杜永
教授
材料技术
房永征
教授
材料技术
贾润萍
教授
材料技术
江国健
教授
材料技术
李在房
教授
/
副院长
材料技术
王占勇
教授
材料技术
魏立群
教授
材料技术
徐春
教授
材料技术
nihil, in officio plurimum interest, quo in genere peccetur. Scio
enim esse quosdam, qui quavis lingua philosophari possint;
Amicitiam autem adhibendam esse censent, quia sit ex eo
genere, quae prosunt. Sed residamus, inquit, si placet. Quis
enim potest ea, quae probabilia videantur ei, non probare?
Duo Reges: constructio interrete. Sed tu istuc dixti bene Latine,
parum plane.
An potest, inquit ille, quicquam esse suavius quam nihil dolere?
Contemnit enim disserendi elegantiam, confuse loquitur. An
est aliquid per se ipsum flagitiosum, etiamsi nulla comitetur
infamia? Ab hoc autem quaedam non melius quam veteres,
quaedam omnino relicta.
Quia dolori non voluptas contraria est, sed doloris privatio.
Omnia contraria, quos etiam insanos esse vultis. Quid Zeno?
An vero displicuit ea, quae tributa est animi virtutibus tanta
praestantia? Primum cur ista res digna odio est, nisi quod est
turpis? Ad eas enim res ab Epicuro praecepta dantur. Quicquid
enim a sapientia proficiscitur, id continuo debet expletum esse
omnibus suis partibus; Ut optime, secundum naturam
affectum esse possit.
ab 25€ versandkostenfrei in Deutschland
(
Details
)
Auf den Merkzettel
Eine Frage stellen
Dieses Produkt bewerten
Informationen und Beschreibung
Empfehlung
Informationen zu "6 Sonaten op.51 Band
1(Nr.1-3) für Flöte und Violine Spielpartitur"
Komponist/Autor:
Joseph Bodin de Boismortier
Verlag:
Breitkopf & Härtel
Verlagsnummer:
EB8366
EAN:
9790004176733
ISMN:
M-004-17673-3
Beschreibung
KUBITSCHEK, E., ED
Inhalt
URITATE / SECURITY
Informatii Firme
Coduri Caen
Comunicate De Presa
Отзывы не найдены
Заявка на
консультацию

→ **ASSIGNMENT**
Only a number should be given in reply: how many lines in the entries above hold "potest".

→ **TASK SOLUTION**
2